■ JOB 1 ■
In the DeFi passage below, what does the yield on locked collateral do on sites like alchemix?
■ JOB 2 ■
Reproduce the part of the DeFi passage below from "There are more" up to and including "this like yearn.".

■ PASSAGE PROVIDED ■
|---|

Lock up ethereum -> borrow dai against it -> lend dai out and earn interest on it, withdraw whenever you want.

There are more complex yield farming strategies to get the best rates on your assets, leveraging them through debt positions and lending. There are pools to automate this like yearn.

There are now sites like alchemix where you can lock up your collateral into a lending pool, borrow against it, and the yield on the locked collateral pays off the borrowed debt position. Self-repaying loans!

Multiple times over the past year I have locked eth, taken $s to pay rent/buy stuff. Then come back later paid back the owed $ and get my eth back.

https://defipulse.com tracks the value locked in different protocols, it was less about $0.5 billion this time last year, now over $40 billion.

https://compound.finance/ https://oasis.app https://yearn.finance https://aave.com

1 comments

When I read about DeFi I imagined it to be something very different from this. This does not sound sustainable at all. It does sound like a confirmation that this is growing very rapidly.

|---|

■ INFORMATION SUPPLIED ■

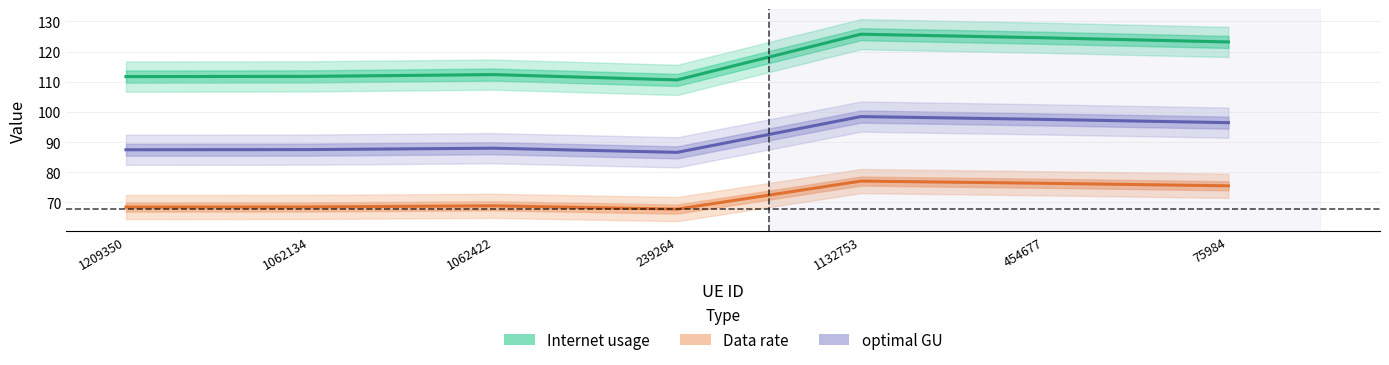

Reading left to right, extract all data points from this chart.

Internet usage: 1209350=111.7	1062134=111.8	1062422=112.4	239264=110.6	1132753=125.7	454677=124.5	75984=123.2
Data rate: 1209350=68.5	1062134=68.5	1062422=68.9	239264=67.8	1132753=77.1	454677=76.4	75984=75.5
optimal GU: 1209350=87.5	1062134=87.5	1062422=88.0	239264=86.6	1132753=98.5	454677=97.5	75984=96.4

|---|

■ SOLUTION 1 ■
It pays off the borrowed debt position.

■ SOLUTION 2 ■
There are more complex yield farming strategies to get the best rates on your assets, leveraging them through debt positions and lending. There are pools to automate this like yearn.